Pulses are also crops that have a special role in farming. On their roots they grow little bumps, called nodules, which are rich in nitrogen. Nitrogen is a fertiliser for other plants, such as wheat. So legumes grown one year, and their roots then ploughed into the soil, allow good crops of wheat etc the next. When plants are paired up like this, with annual planting of different crops, it is called crop rotation.

Plants have been grown for their seeds for over 5000 years. The earliest pulses were grown in India (by the Indus Valley civilization) and by the Ancient Egyptians. But it was not just hot, dry regions that grew crops with seeds to dry out. They were being used all over the world because drying a seed is a good way of preserving it. A moist pea would rot if stored for winter, but a dry one will not because the microbes that cause rotting cannot live without moisture.

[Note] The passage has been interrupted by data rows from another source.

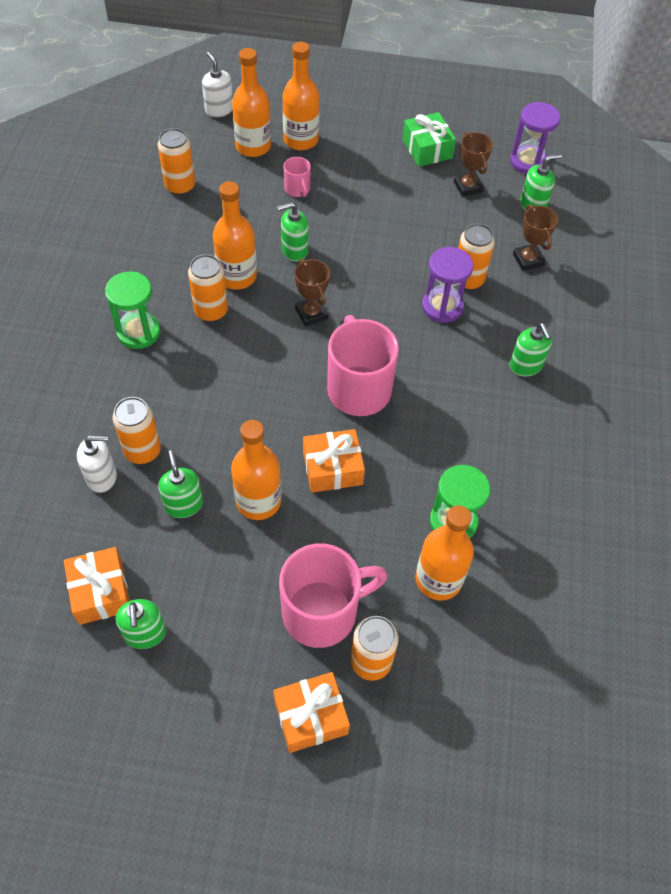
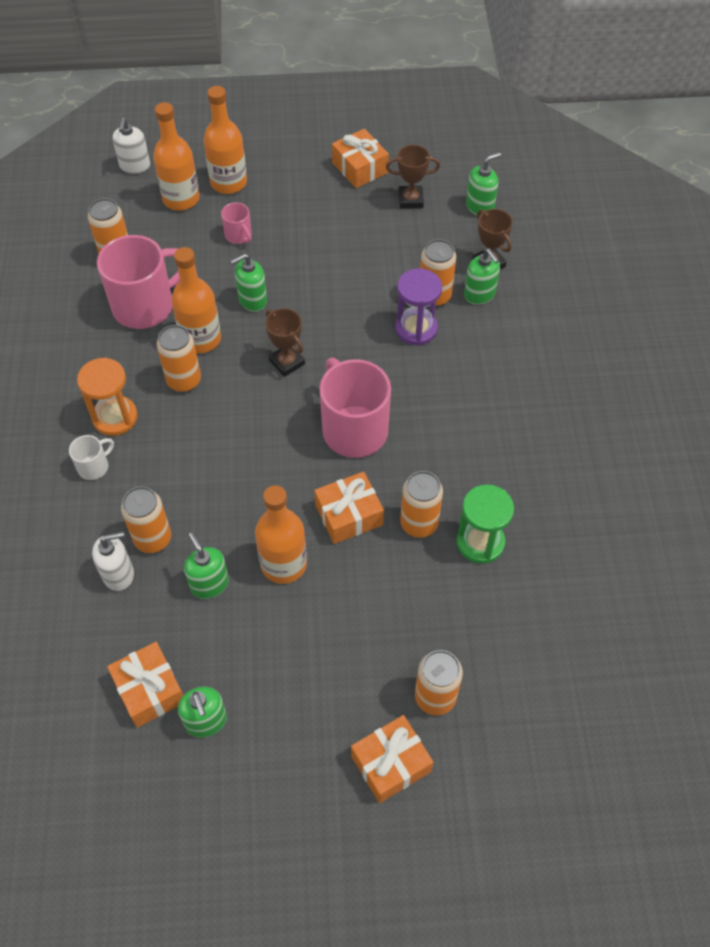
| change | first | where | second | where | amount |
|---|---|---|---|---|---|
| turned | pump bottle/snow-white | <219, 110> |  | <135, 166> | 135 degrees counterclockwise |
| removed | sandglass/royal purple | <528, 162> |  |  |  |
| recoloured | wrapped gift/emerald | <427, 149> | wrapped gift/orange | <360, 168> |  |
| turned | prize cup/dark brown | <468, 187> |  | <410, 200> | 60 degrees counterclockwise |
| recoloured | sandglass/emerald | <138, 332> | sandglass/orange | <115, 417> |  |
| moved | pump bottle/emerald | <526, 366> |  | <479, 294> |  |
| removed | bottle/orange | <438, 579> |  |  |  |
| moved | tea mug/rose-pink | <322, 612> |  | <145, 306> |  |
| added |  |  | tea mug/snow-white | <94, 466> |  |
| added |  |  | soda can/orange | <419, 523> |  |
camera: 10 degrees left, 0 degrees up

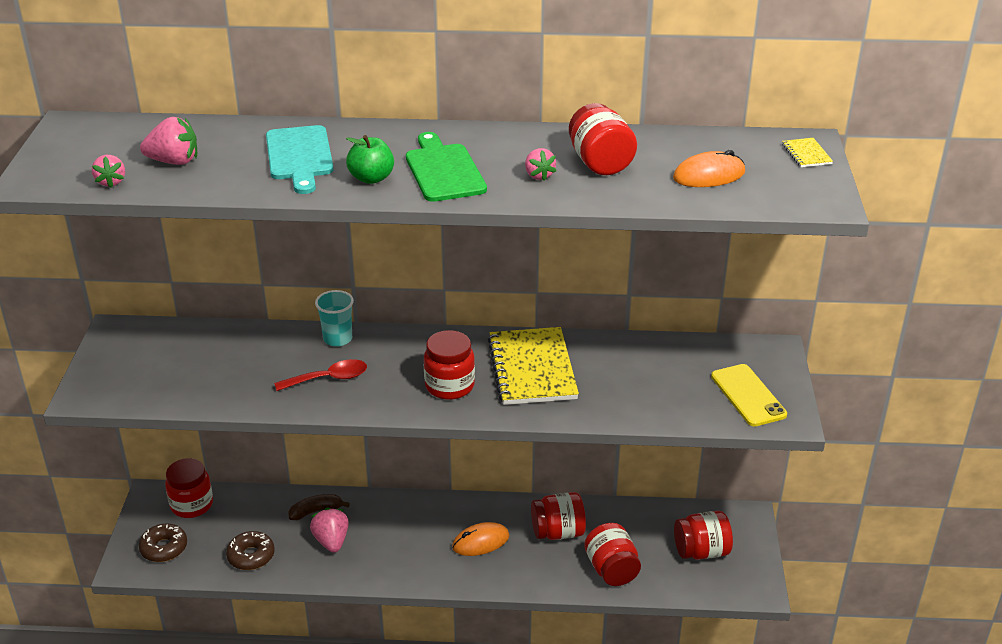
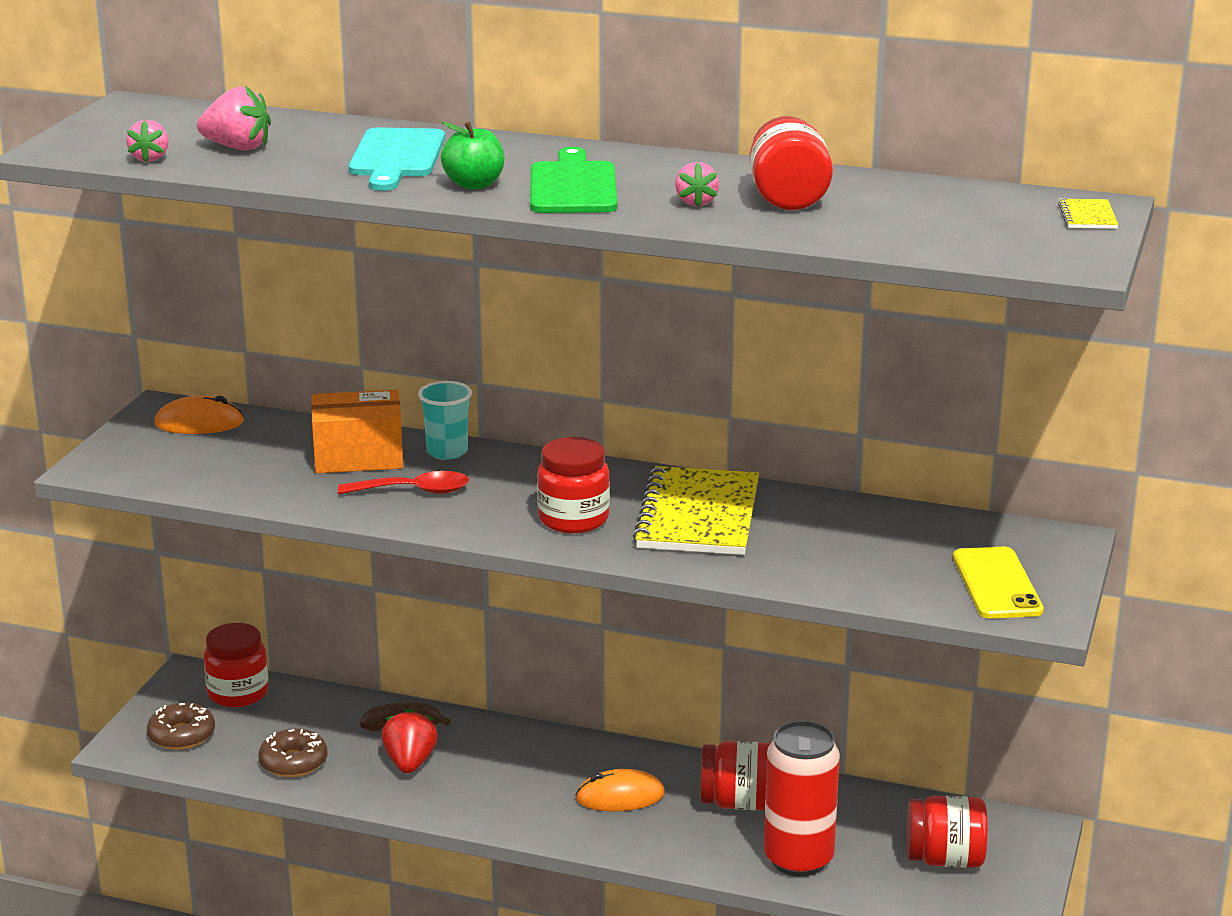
| change | first | where | second | where | amount |
|---|---|---|---|---|---|
| moved | PC mouse/orange | <709, 175> |  | <199, 423> |  |
| recoloured | berry/rose-pink | <331, 541> | berry/red | <410, 763> |  |
| replaced | jar/red | <611, 569> | soda can/red | <798, 859> |  |
| added |  |  | box/orange | <358, 457> |  |
camera: 15 degrees right, 10 degrees down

India, where pulses have been known for longest, is still the biggest producer of pulses, and the country where the largest amount are eaten. But other countries grow huge amounts of pulses. Canada, for example, grows over a third of all the world's exports in pulses.

Here are the main pulses. Each one is a different species of plant:

Dry beans
Kidney bean, navy bean, pinto bean, haricot bean
Lima bean, butter bean
Azuki bean
Mung bean, golden gram, green gram
Black gram, urad
Scarlet runner bean
Ricebean
Moth bean
Tepary bean
Dry broad beans
Horse bean
Dry peas
Chickpea, garbanzo, Bengal gram
Dry cowpea, black-eyed pea, blackeye bean
Pigeon pea, cajan pea, Congo bean, gandules
Lentil
Bambara groundnut, earth pea
Vetch
Lupins

As a food, pulses are like cereals (wheat, maize and so on) in having lots of starch (carbohydrate) but they contain much higher levels of protein, and several important vitamins and minerals such as iron, magnesium, phosphorus and zinc. About a quarter of a pulse seed is protein, which is why vegetarians can eat pulses as a substitute for meat (the other main source of proteins).

On the other hand, pulses do not have one important kind of protein that is found in cereals. That is why people eat pulses and grains, not one or the other.